Yuri Berchiche è arrivato all’Athletic nel 2018, prima giocava nel PSG. È uno dei tre calciatori che, negli ultimi dieci anni, sono si sono trasferiti a Bilbao da club esteri: gli altri sono Kenan Kordo, dal Copenaghen, e Álex Berenguer, dal Torino (Juan Manuel Serrano Arce/Getty Images)

La questione identitaria ha sicuramente un peso, nell’ambito strettamente basco, specialmente in un’epoca in cui gli indipendentisti stanno vedendo crescere i propri consensi: sebbene il Partito Nazionalista Basco, da tempo al comando della regione, abbia visto calare i propri consensi negli ultimi quindici anni, il peso complessivo dei partiti indipendentisti è passato dal 42% del 2015 al 66% dello scorso luglio. Ma l’Athletic odierno, inteso come club di calcio, è logicamente più tiepido sul discorso politico e deve gran parte della sua forza mediatica – fuori scala rispetto ai successi in campo – al mito del proprio modello di reclutamento autarchico, che non ha eguali al mondo, per lo meno a certi livelli. La grande paura non consiste tanto nel rischiare di inimicarsi i nazionalisti baschi, quanto piuttosto di diventare un club come tutti gli altri, perdendo l’appeal nei confronti dei fan e dei media stranieri.

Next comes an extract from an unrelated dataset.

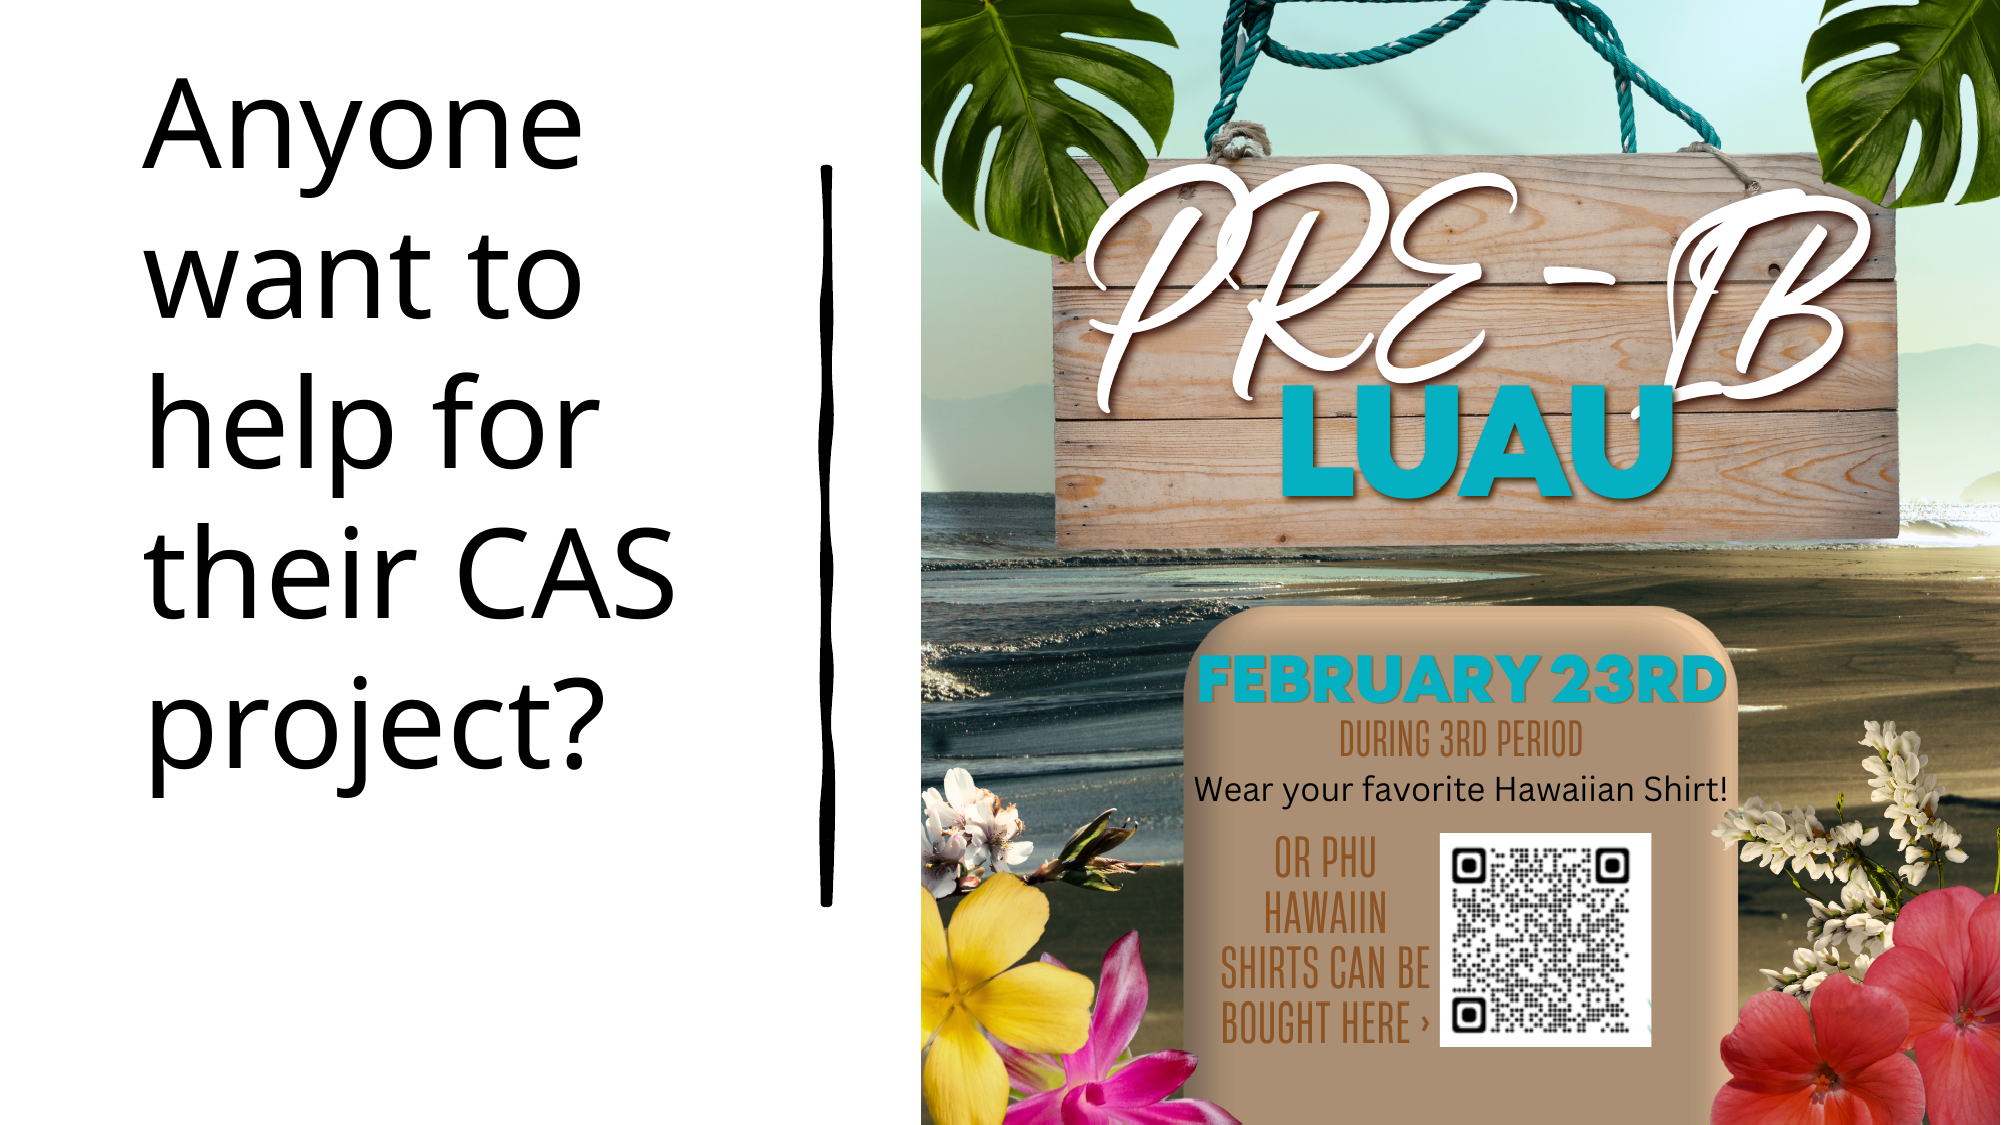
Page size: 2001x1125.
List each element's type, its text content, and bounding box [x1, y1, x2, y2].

Anche perché, volendo considerare il discorso unicamente sotto il profilo politico, c’è da riconoscere che la Real Sociedad riesce benissimo ad avere sostenitori indipendentisti (Arnaldo Otegi, leader della sinistra abertzale, è un noto tifoso dell’Erreala) pur agendo liberamente sul mercato. E ottenendo anche buonissimi risultati sportivi, senza per questo aver rinunciato a un vivaio di alto profilo o a un solido rapporto coi tifosi, e senza aver compromesso i propri bilanci. Gli Zurigorriak oggi sono più che altro prigionieri di loro stessi. La paura dei tifosi è legittima e comprensibile, ma l’abbandono della regola etnica non comporta automaticamente la trasformazione in un club senza identità. La libertà di vincoli sulla rosa può essere perseguita in maniera oculata, limitandosi a rinforzi esterni necessari per solidificare una rosa di talenti locali, che continuerebbe a restare la base del club. Il discorso, per adesso, resta limitato ai media locali: la dirigenza sembra ancora dell’idea che sia meglio retrocedere che rinunciare alla propria politica di trasferimenti. Forse basteranno un paio di innesti nella rosa o un cambio in panchina, per correggere questa stagione, e il ‘grande dibattito’ potrà tornare in soffitta. Almeno fino alla prossima crisi.